What is the formula for calculating exchange rates? ›

If you don't know the exchange rate, you can use the following simple currency conversion calculation to find it: take your starting amount (original currency) and divide it by ending amount (new currency) = exchange rate.

Do all Western Unions charge the same? ›

The fees vary depending on the type of payment you're making, and where it's headed. With Western Union, there are also different charges depending on whether you fund the payment with a bank transfer, cash, credit or debit card - and how the recipient accesses the money, as well.

What determines the exchange rate of most currencies? ›

An exchange rate is the rate at which one currency can be exchanged for another currency. Most exchange rates are defined as floating. They'll rise or fall based on supply and demand in the market. Some exchange rates are pegged or fixed to the value of a specific country's currency.

What increases the US exchange rate? ›

Currency valuations fluctuate constantly, driven by the flow of funds between markets.
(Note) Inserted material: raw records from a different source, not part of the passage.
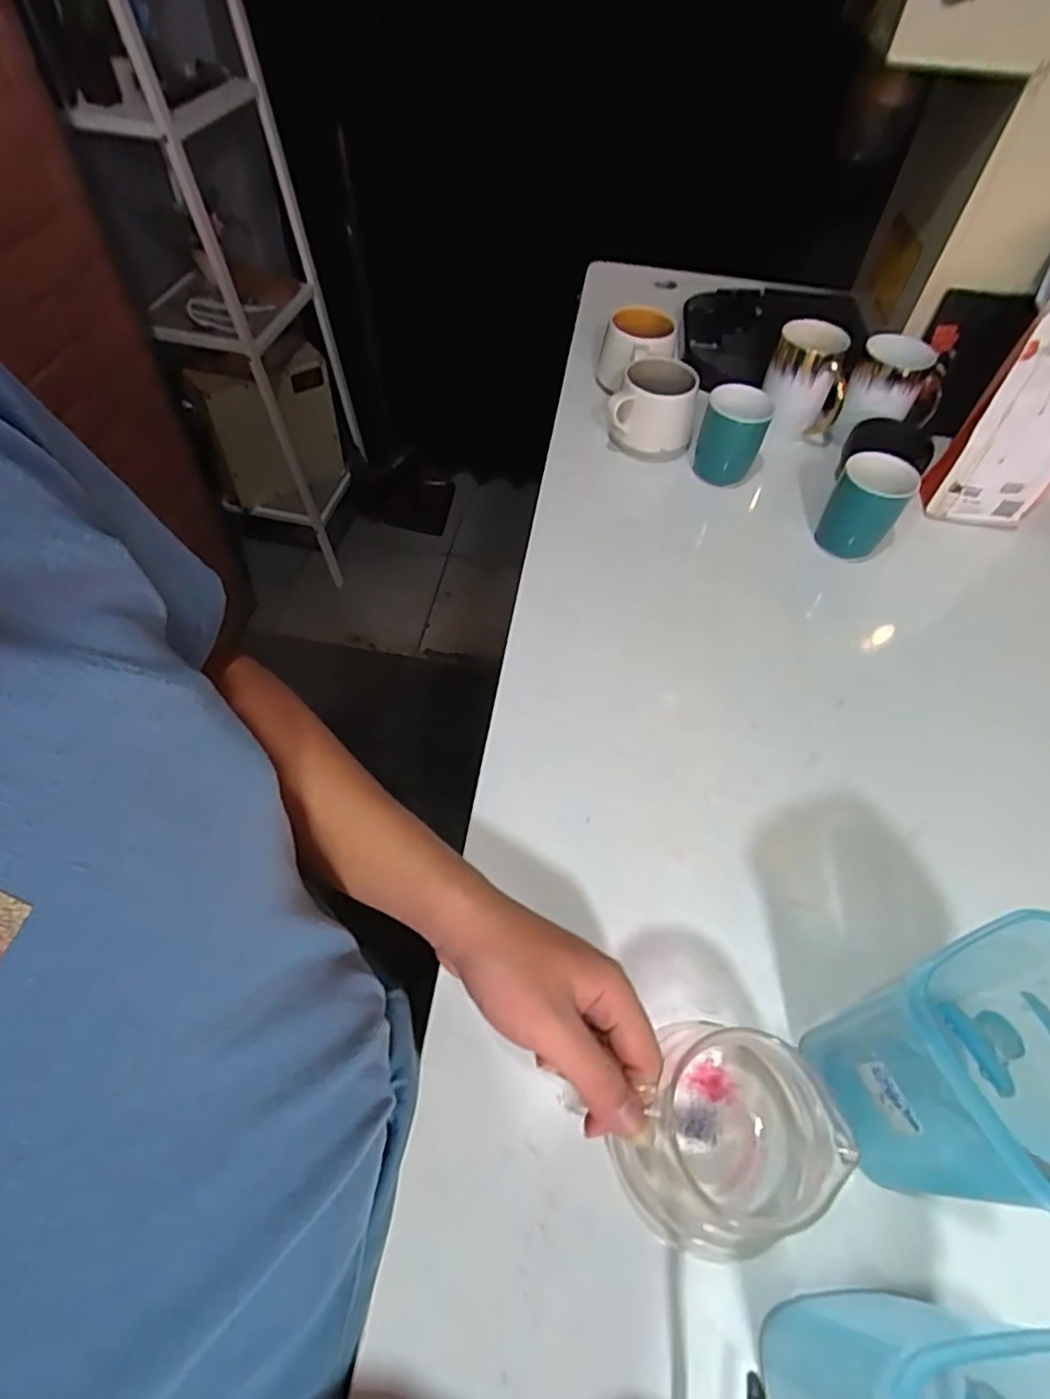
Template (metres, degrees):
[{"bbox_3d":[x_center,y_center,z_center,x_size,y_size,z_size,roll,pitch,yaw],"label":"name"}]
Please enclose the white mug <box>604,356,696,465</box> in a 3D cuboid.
[{"bbox_3d":[0.137,-0.316,0.715,0.092,0.073,0.095,8,55,2],"label":"white mug"}]

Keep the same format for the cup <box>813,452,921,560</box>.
[{"bbox_3d":[0.323,-0.182,0.631,0.063,0.090,0.062,30,58,16],"label":"cup"}]

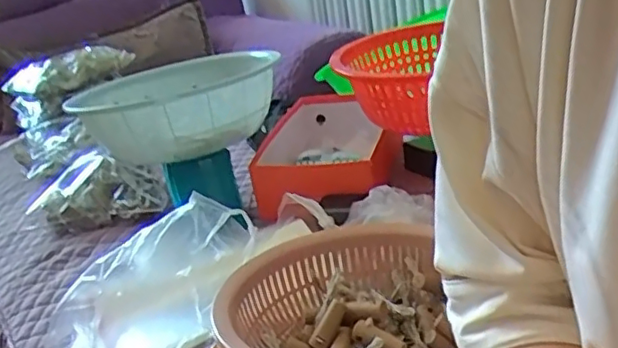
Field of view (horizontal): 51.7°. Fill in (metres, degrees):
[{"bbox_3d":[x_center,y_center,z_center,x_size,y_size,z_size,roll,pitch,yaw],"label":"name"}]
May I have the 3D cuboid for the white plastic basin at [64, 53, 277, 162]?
[{"bbox_3d":[-0.201,-0.093,0.961,0.299,0.114,0.255,-6,21,2],"label":"white plastic basin"}]

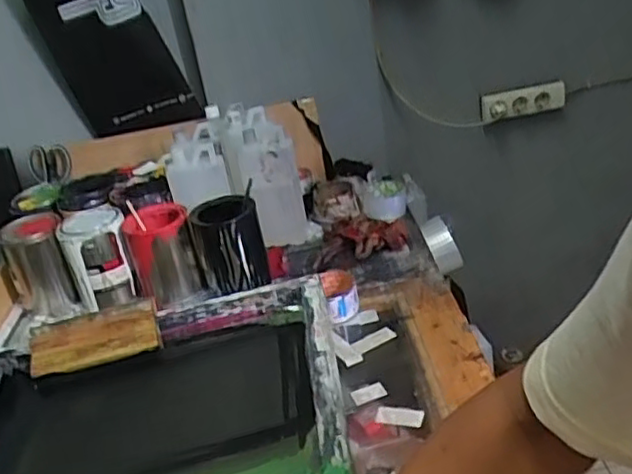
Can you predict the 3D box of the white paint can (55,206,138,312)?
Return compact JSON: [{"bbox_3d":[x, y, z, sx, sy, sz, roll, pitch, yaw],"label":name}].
[{"bbox_3d":[-0.365,0.039,1.105,0.104,0.150,0.114,-16,27,-13],"label":"white paint can"}]

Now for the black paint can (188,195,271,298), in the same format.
[{"bbox_3d":[-0.147,0.014,1.091,0.115,0.136,0.120,-14,27,-8],"label":"black paint can"}]

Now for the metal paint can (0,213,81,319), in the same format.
[{"bbox_3d":[-0.481,0.047,1.138,0.100,0.153,0.121,-18,28,-16],"label":"metal paint can"}]

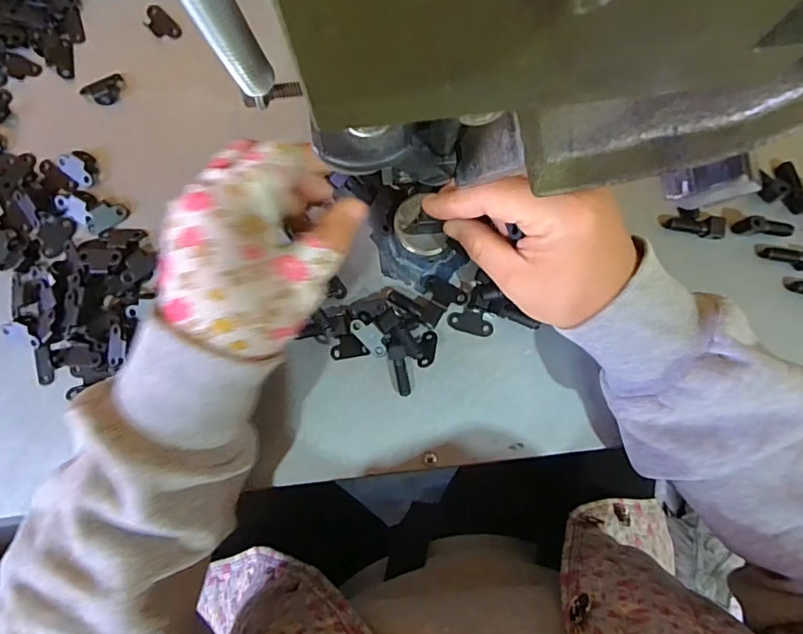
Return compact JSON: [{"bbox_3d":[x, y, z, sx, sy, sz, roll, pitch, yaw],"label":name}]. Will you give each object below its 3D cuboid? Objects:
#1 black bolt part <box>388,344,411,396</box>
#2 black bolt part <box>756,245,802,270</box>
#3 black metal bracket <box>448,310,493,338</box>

The two biggest drivers are central bank policies (interest rates set by the U.S. Federal Reserve and its counterparts in Europe, England, Japan and elsewhere); and economic growth relative to inflation.

What might cause the exchange rate to rise? ›

Interest rates

To make the investment, they need to convert their money into the country's currency, which is known as a capital flow. Foreign direct investment increases a country's capital flow, leading to higher demand for its currency and causing the exchange rate to rise.

What drives the U.S. dollar? ›

Like any other fiat currency, the dollar's value depends on the economic activity and outlook of the United States. In addition to supply and demand and market factors, sentiment influences the dollar's value on the global market.